[BEGIN Source]
As protesters decry the leniency of Rambold’s sentence — he will spend 30 days in prison after pleading guilty to raping 14-year-old Cherice Morales, who committed suicide at age 16 — I find myself troubled for the opposite reason. I don’t believe that all sexual conduct between underage students and teachers should necessarily be classified as rape, and I believe that absent extenuating circumstances, consensual sexual activity between teachers and students should not be criminalized. While I am not defending Judge G. Todd Baugh’s comments about Morales being “as much in control of the situation” — for which he has appropriately apologized — tarring and feathering him for attempting to articulate the context that informed his sentence will not advance this much-needed dialogue.
[END Source]
[BEGIN Extracted information]
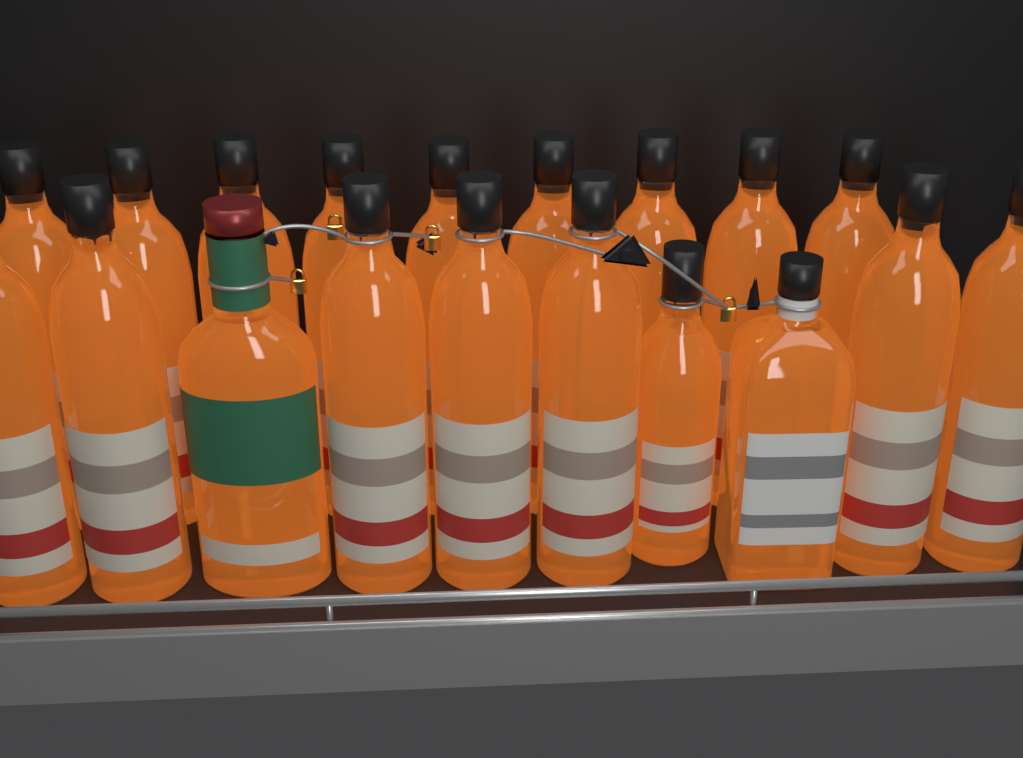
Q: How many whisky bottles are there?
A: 19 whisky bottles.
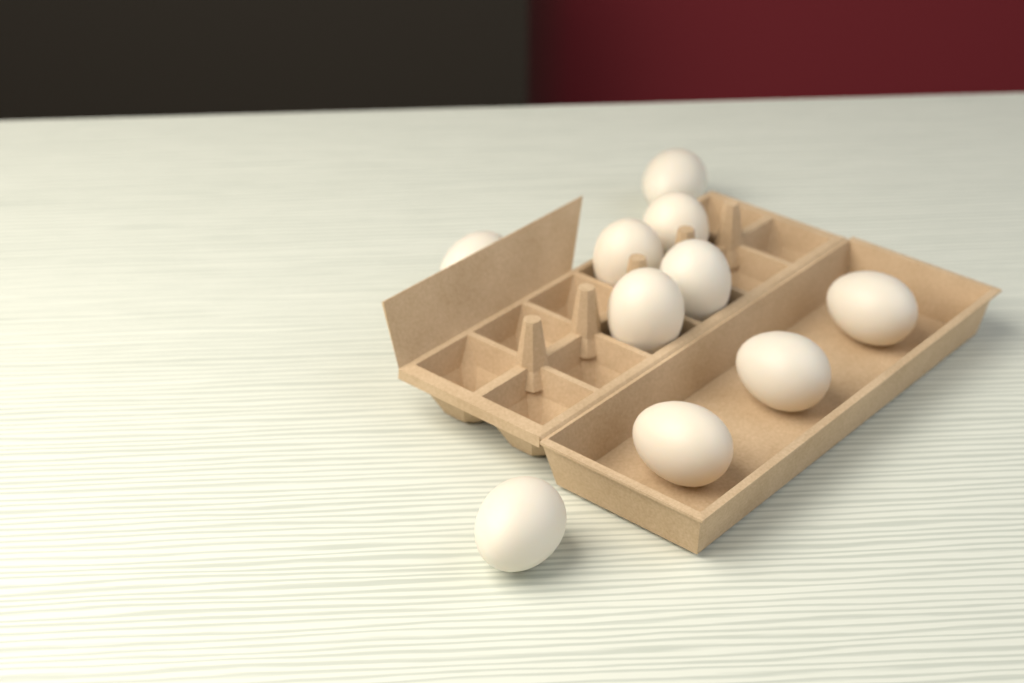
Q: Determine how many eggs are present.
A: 10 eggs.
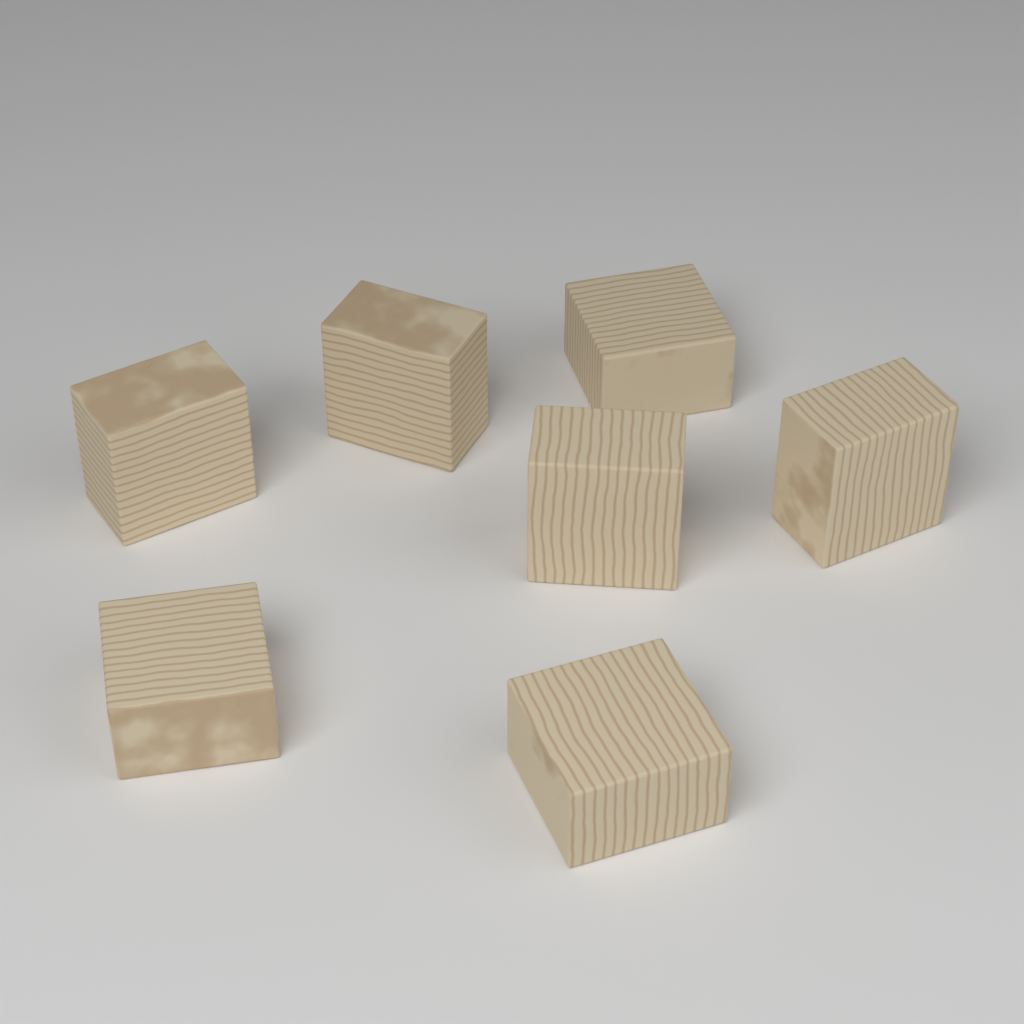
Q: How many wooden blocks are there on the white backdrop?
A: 7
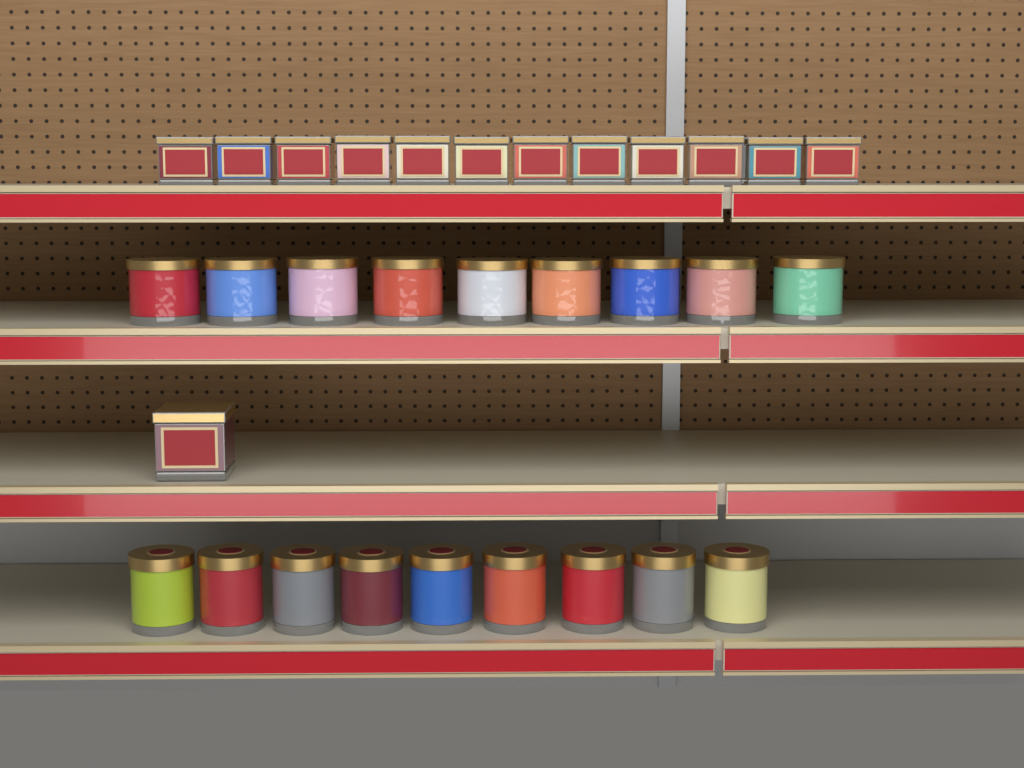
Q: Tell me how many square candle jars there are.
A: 13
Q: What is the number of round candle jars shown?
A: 18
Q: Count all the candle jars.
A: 31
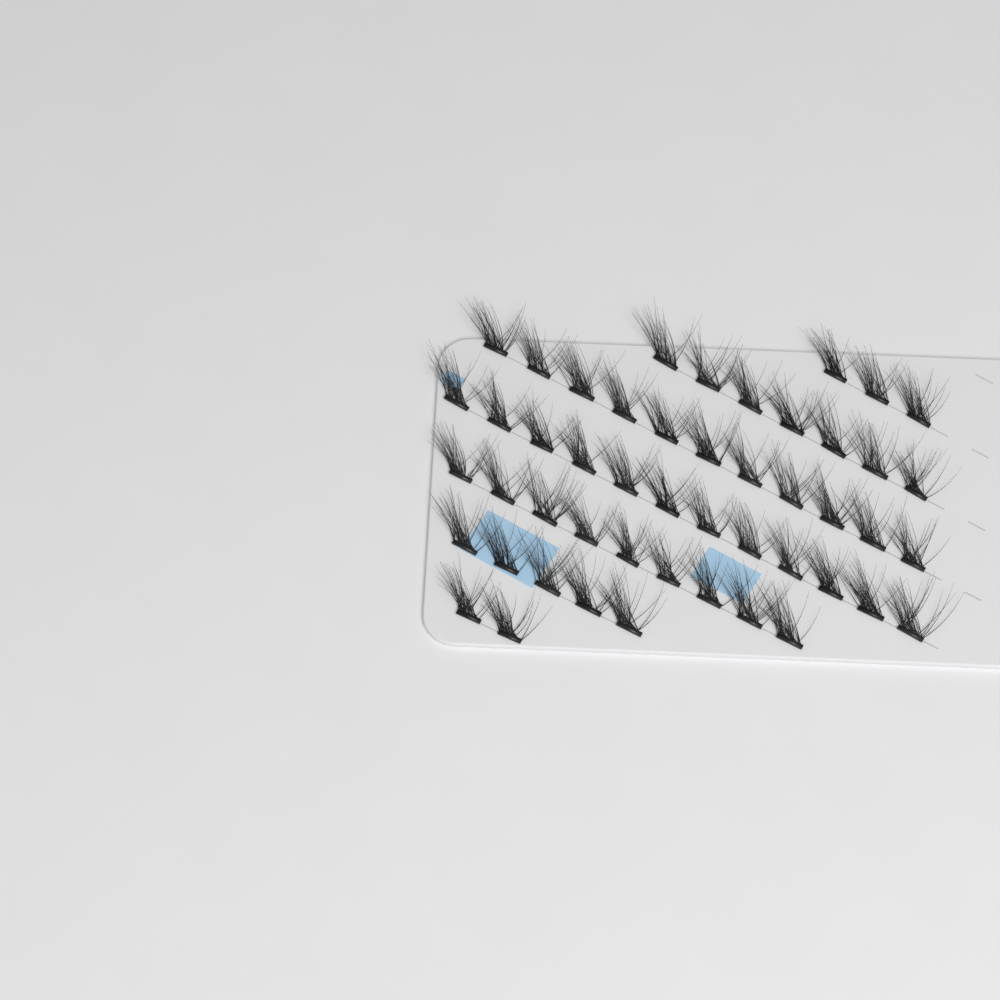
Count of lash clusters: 49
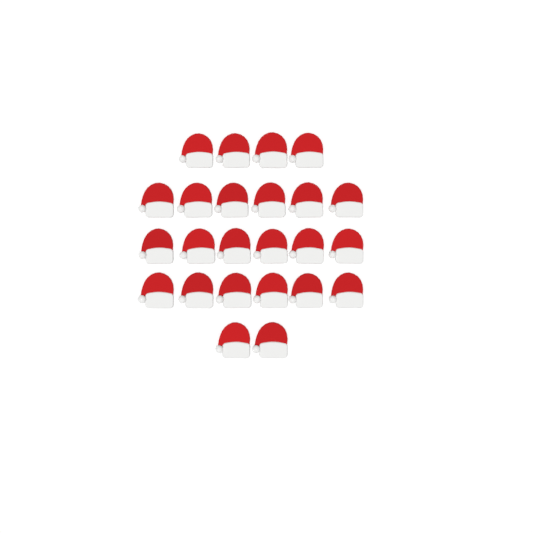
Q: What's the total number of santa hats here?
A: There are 24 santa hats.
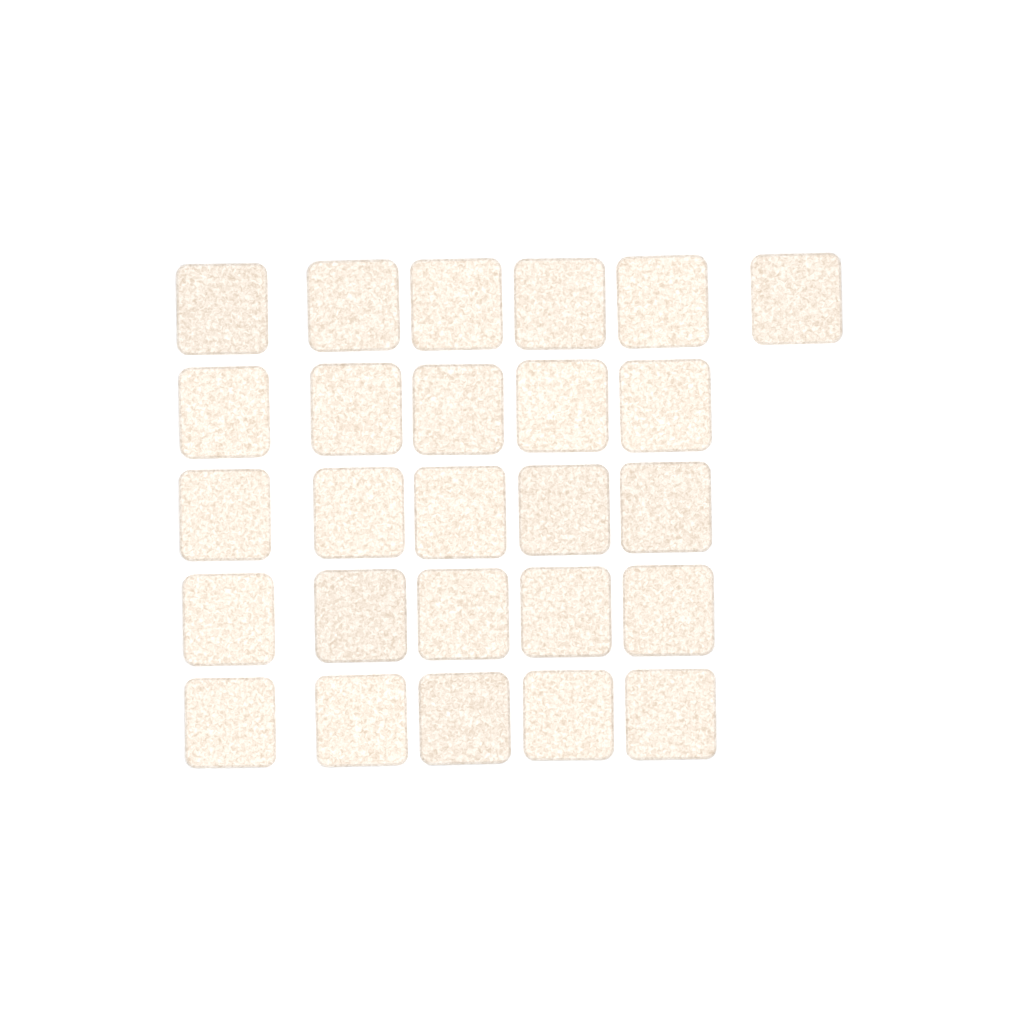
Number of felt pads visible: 26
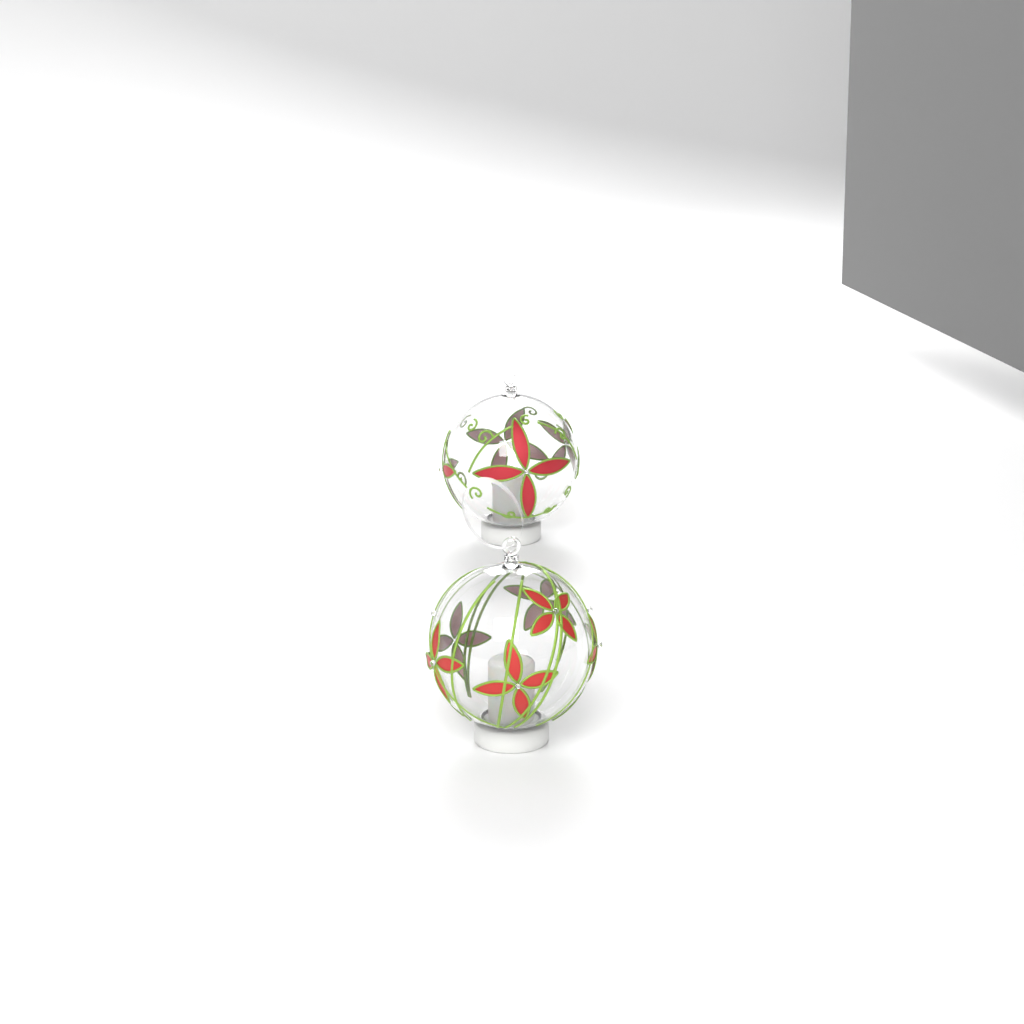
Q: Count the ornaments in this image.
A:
[END Extracted information]
Jobs:
a) According to the excerpt on Rambold's sentence, how long will Rambold spend in prison?
b) Reproduce the excerpt on Rambold's sentence from "As protesters decry" to "this much-needed dialogue.".
c) For each statement, say whether the excerpt on Rambold's sentence agrees with it, quoting the words that decide: (i) Rambold pleaded guilty. (ii) Judge G. Todd Baugh has not apologized for his comments about Morales.

The replies:
a) 30 days

b)
As protesters decry the leniency of Rambold’s sentence — he will spend 30 days in prison after pleading guilty to raping 14-year-old Cherice Morales, who committed suicide at age 16 — I find myself troubled for the opposite reason. I don’t believe that all sexual conduct between underage students and teachers should necessarily be classified as rape, and I believe that absent extenuating circumstances, consensual sexual activity between teachers and students should not be criminalized. While I am not defending Judge G. Todd Baugh’s comments about Morales being “as much in control of the situation” — for which he has appropriately apologized — tarring and feathering him for attempting to articulate the context that informed his sentence will not advance this much-needed dialogue.

c)
(i) Yes: "after pleading guilty to raping 14-year-old Cherice Morales"
(ii) No: "for which he has appropriately apologized"